A principios del siglo XX aún podían visitarse en la localidad de Lara de los Infantes los restos de la antiquísima ermita de San Julián.

Probablemente edificada en época visigoda y restaurada en la época condal, tenía planta cuadrangular y estaba construida con fuertes sillares y entre ellos, tal y como cita Huidobro, había estelas romanas reutilizadas, algunas con inscripciones del siglo III: “Cella cuadrangular construida con excelentes sillares de gran tamaño con los que se mezclan varias lápidas sepulcrales romanas, dos de ellas con inscripciones del siglo III”.

Nada queda hoy en día de este templo salvo alguna antigua fotografía y uno de los escasos monumentum fundationes conservado en la península Ibérica. Un monumentum fundationes es un elemento que conmemora la fundación de una localidad generalmente haciendo referencia a sus fundadores y a la fecha.

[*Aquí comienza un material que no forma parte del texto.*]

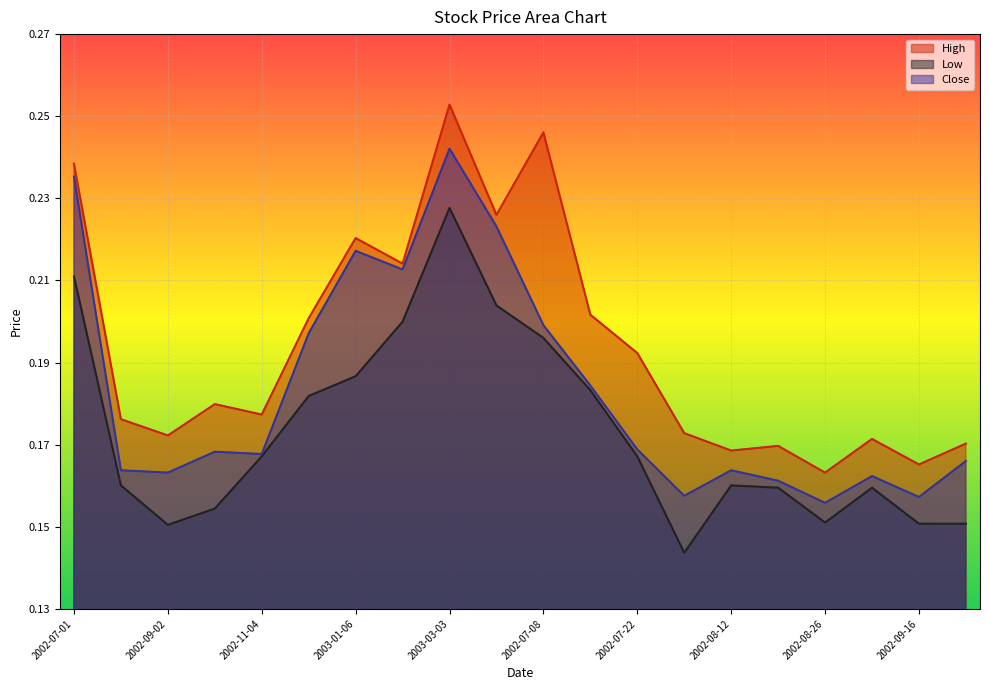

In High, how many points are lower than both neighbors (excluding endpoints)?

7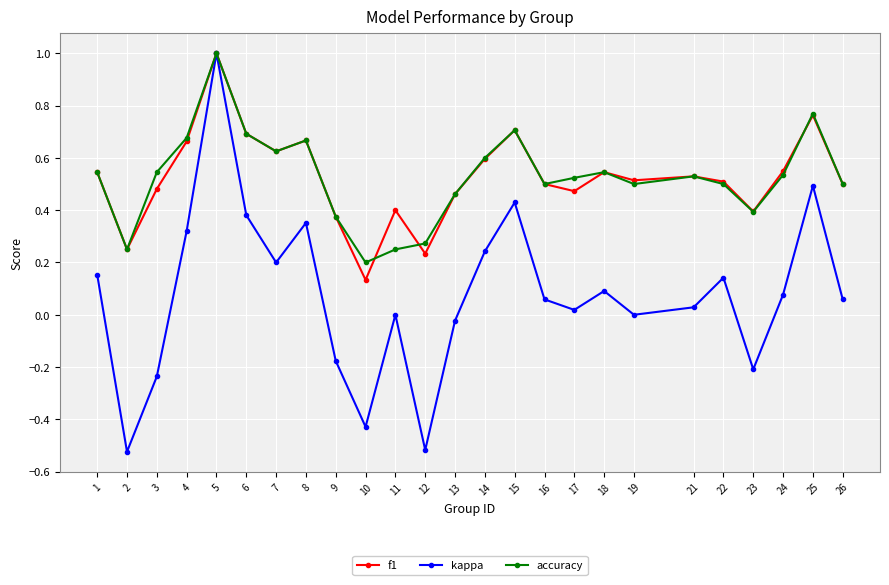

What is the greatest value displayed?

1.0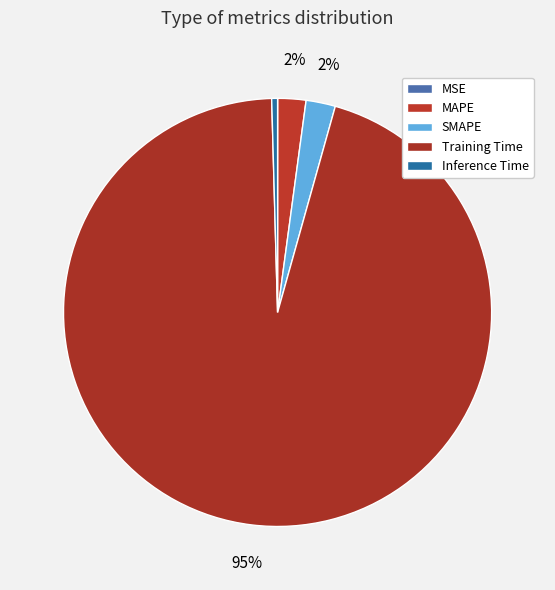

To the nearest percent, what is the difference between the largest and smallest slice percentages?

95%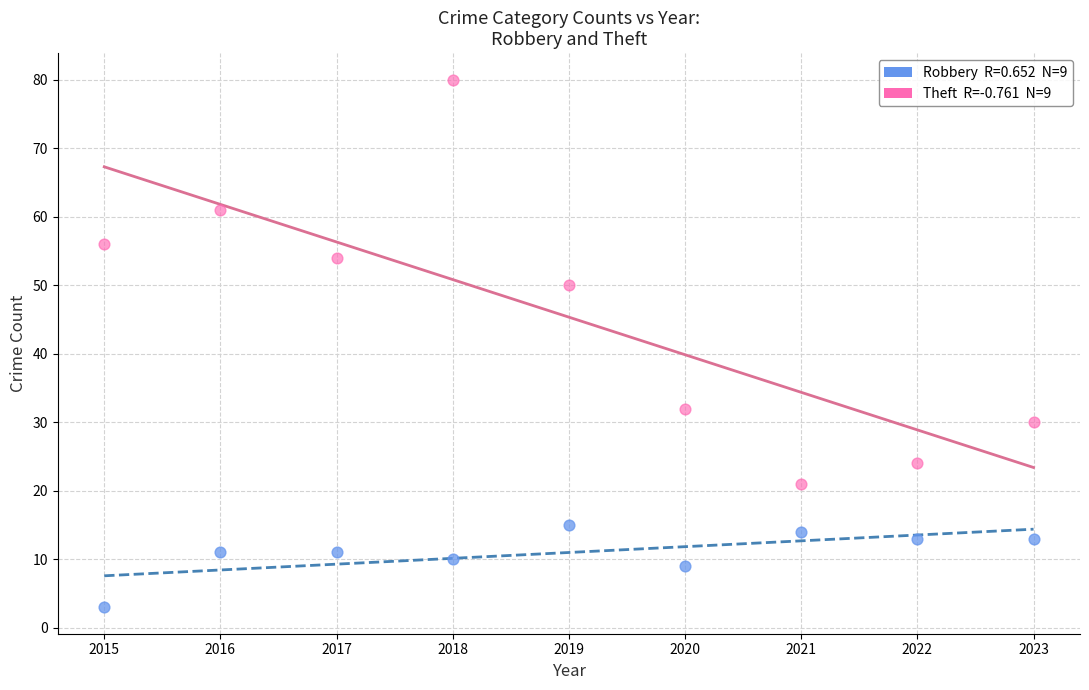

Across all data points, what is the range of Y values (max minus min)?

77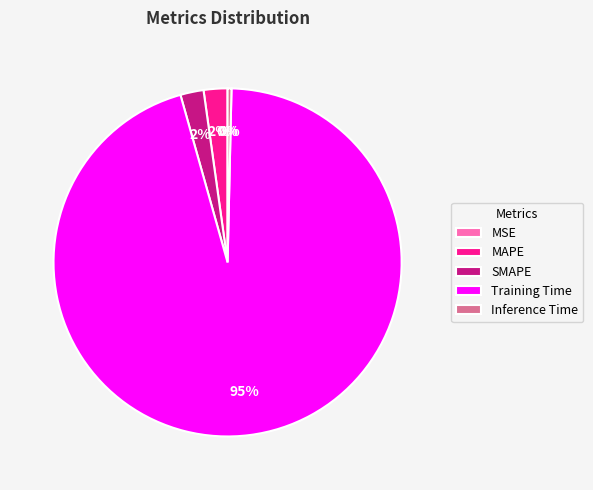

What is the largest slice in the pie chart?

Training Time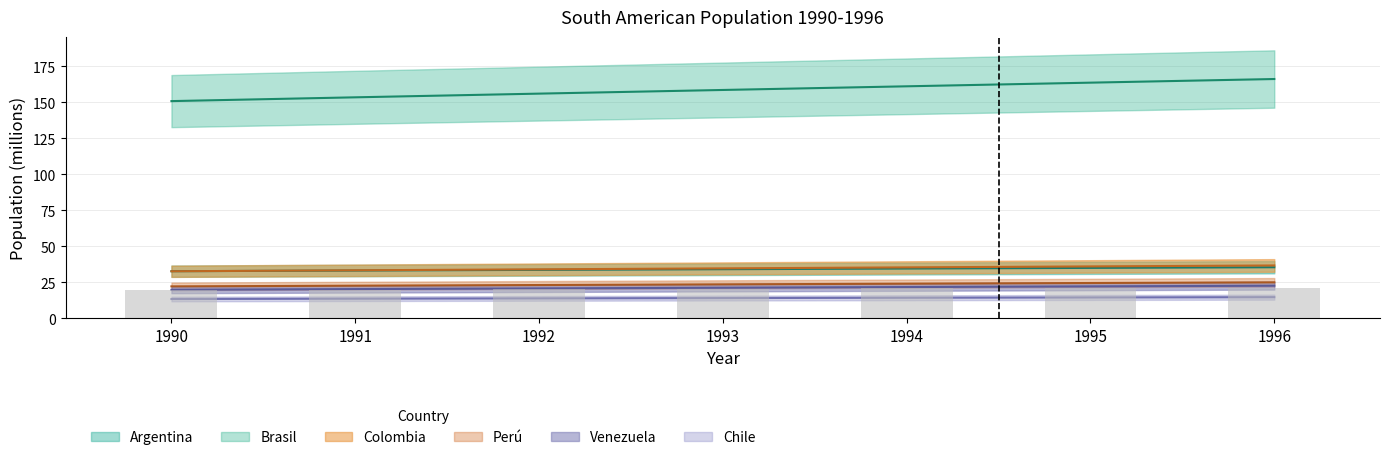

Count the number of data series in this chart.

6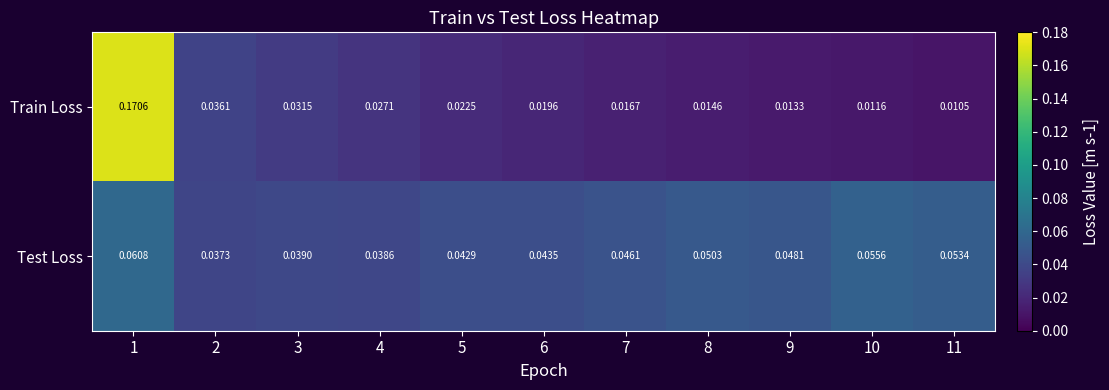

Between 8 and 10, which series saw the biggest shift?

Test Loss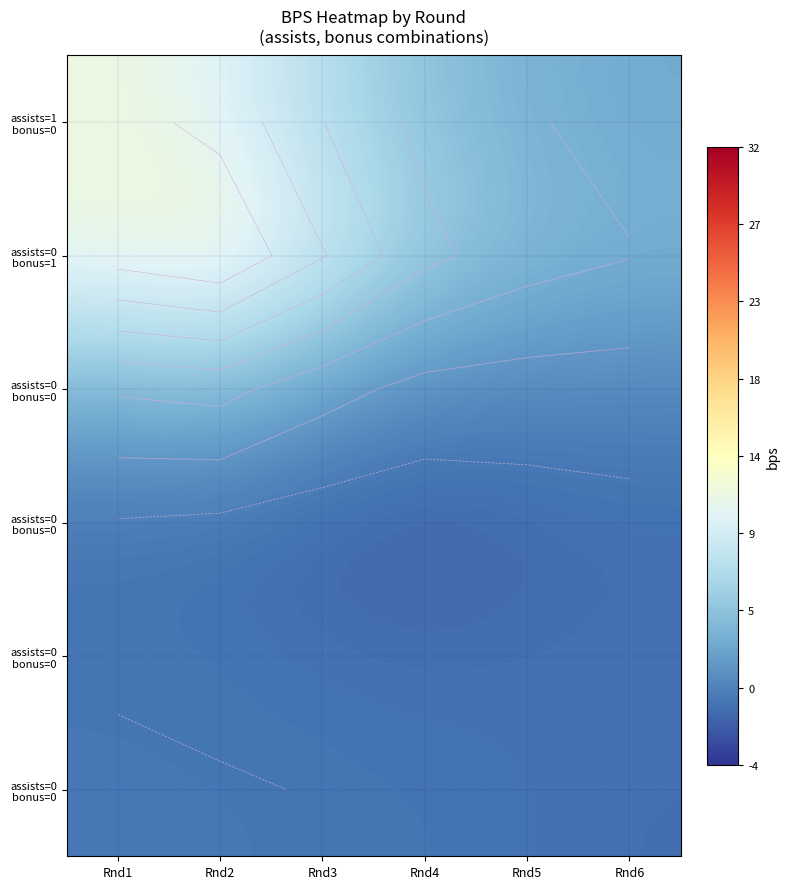

What is the difference between the highest and lowest values at Rnd2?

13.5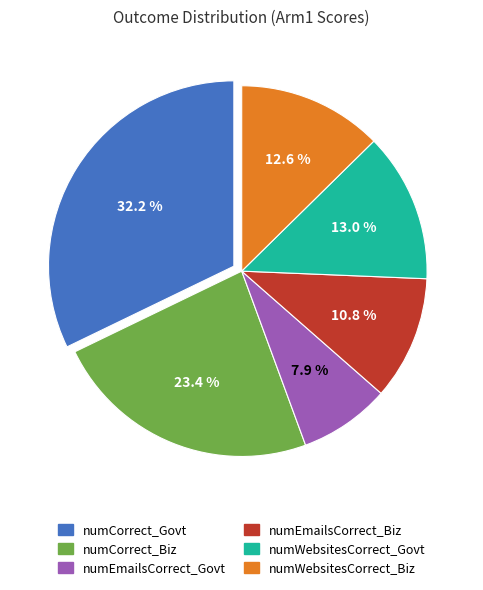

To the nearest percent, what is the difference between the numWebsitesCorrect_Govt and numCorrect_Biz slice percentages?

10%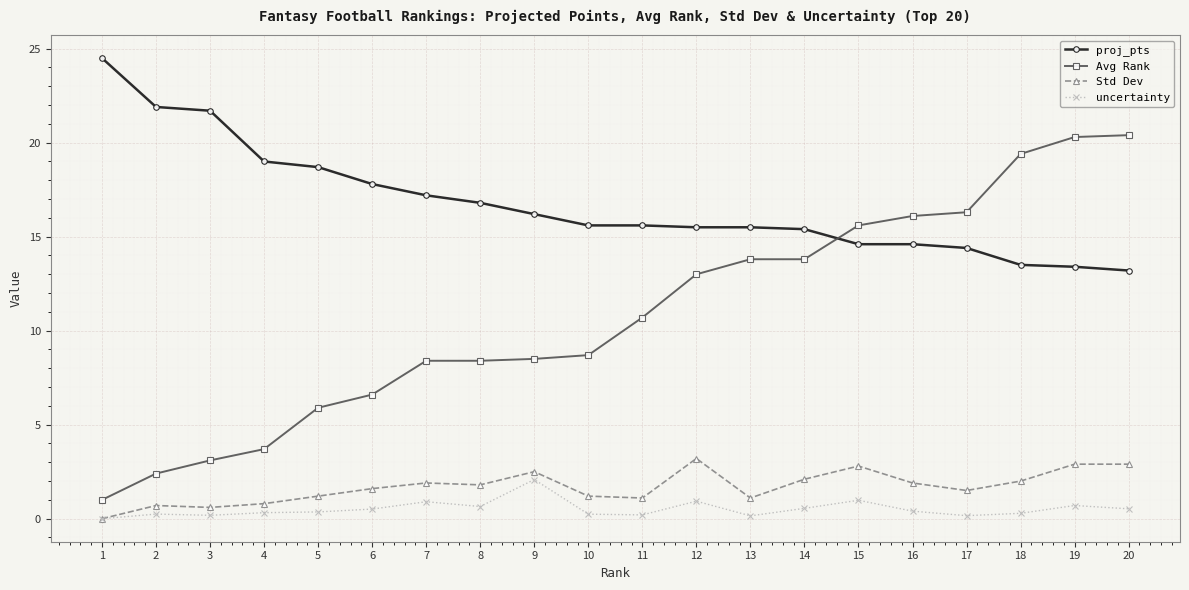

What is the value of the Std Dev point at the 18th from the left?

2.0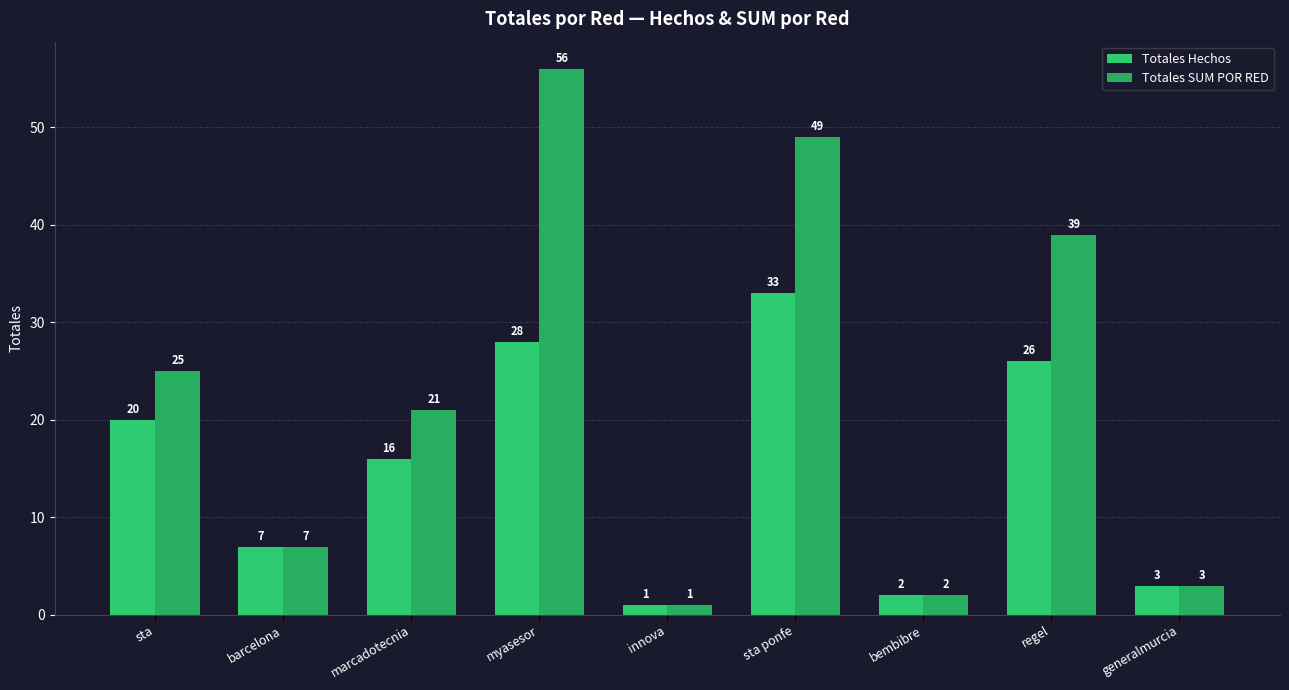

Rank the categories by Totales SUM POR RED value from lowest to highest.

innova, bembibre, generalmurcia, barcelona, marcadotecnia, sta, regel, sta ponfe, myasesor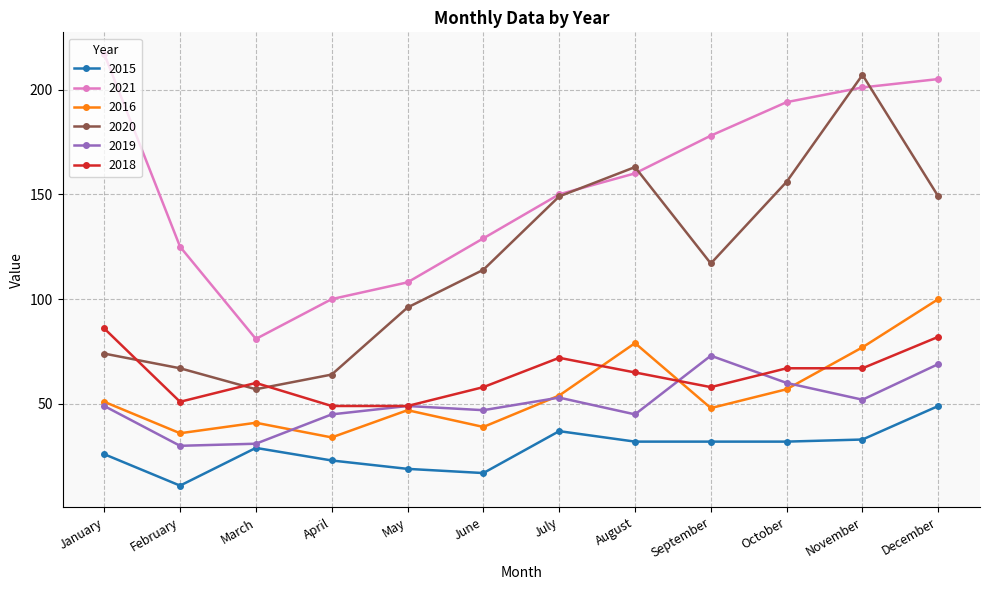

What is the difference between the highest and lowest values at November?

174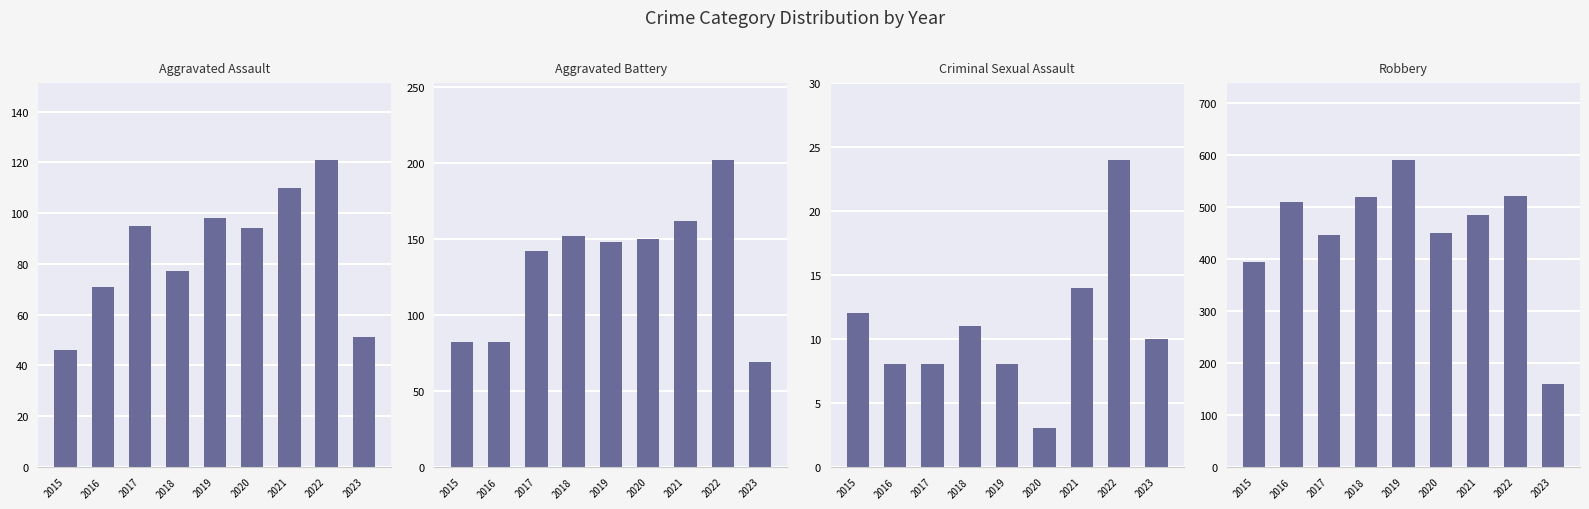

Which category has the lowest value across all series?

2020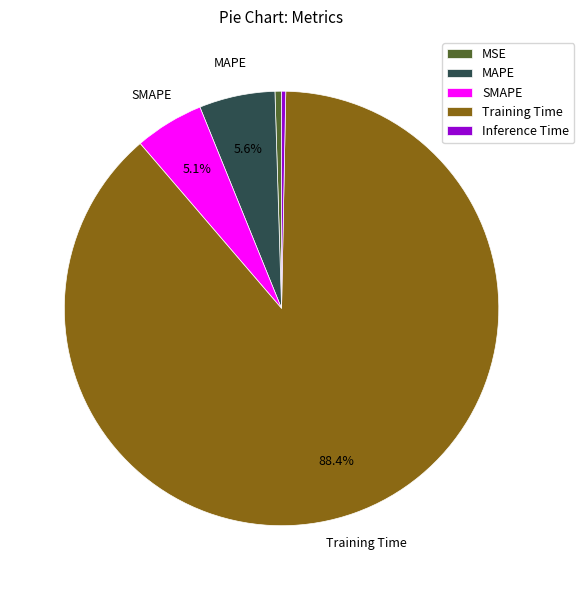

How many segments does this pie chart have?

5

Ermita de San Julián de Lara de los Infantes, 1924. Gonzalo Miguel Ojeda (Photo-Club)
Ermita de San Julián de Lara de los Infantes, 1924. Gonzalo Miguel Ojeda (Photo-Club)
Ermita de San Julián de Lara de los Infantes, 1924. Gonzalo Miguel Ojeda (Photo-Club)

El de Lara de los Infantes se encontraba precisamente en el altar de la ermita de San Julián. En la actualidad se puede ver en el Museo Arqueológico de Burgos.

Monumentum fundationes de Lara en la ermita de San Julián, 1924, Gonzalo Miguel Ojeda (Photo-Club)

Según los lugareños, con el resto de los sillares de la emita se construyó la actual fragua.

Primera edición del MTN donde se puede ver la localización de la ermita de San Julián

La lápida fundacional de Lara de los Infantes

La lápida, de 85 x 40,5 cm, tiene incisa una inscripción en lengua latina y grafía visigótica. Algunas letras se encuentran parcialmente borradas, aunque no llegan a dificultar su lectura ni interpretación. Conserva líneas de pautado.

Lápida de la fundación de la Lara de los Infantes conservada actualmente en el Museo de Burgos
La lápida en el Museo de Burgos

La inscripción dice así:

Imagen tomada de Esteras, José Ángel; Lorenzo, Josemi; Montaner, Alberto: Dos inscripciones sobre la fundación de Lara y una sobre sus siete infantes,con un análisis evolutivo de su iglesia parroquial, Magnificat Cultura i Literatura Medievals 3, 2016, 95-160.

Su traducción sería:

En nombre del Señor. Gonzalo y Rodrigo hicieron [o mandaron hacer] esta ciudad bajo el rey don Alfonso en la era de 900 [= año 862]”

Se encuentra en buen estado de conservación. Sin embargo, el comienzo de la palabra RUDERICUS se encuentra en muy mal estado de conservación, lo que dificulta la interpretación de las letras a través de los rasgos conservados, por lo que habitualmente también se ha interpretado como FRIDERICVS. La RI también pueden tratarse de una única letras que leeríamos como A. Por el actual estado de la pieza no podemos estar seguros si en FECERUN[T] falta o no esta T final, aunque el sentido de la oración pide que así sea.

La pieza se encuentra mutilada en la parte de la data, y no siendo posible asumir la fecha de 862 pues no reinaba todavía Alfonso III (866-910), nos ofrece datas posibles entre DCCCCIV a DCCCCXLVIII. En el espacio pueden caber un numeral (V,X) o el XL abreviado. Es decir los años 867, 872 o 902.

Con respecto a los nombres de los fundadores, si nos atenemos a aquellos que tienen un rango condal bajo el reinado de Alfonso III pueden ser:

Si suponemos que ese Rudericus pudiera ser el conde Rodrigo quien estaba al mando del condado de Castilla al menos hasta el año 873, dentro del gobierno de Alfonso III. Esto nos dejaría dos fechas posibles: 867 y 872.

¿Quién sería su acompañante Gundesalbus? ¿Un señor de la zona, un tenente de la incipiente fortaleza?. Sinceramente, creo que es imposible saberlo a falta de más datos. Desde nuestro punto de vista, a pesar de las consideraciones de algunos autores, suponer que pudiera ser Gonzalo Fernández, el padre de Fernán González, no causa ningún problema cronológico, bien pudiera tener la veintena de años en el 867 u 872.

A este hilo, el artículo de 2016 citado en la bibliografía supone que la lápida es una falsificación del siglo XVI. Si bien coincidimos con su correcta interpretación de Rudericus frente a Frindericus, creemos que sus razones son bastante endebles y forzadas.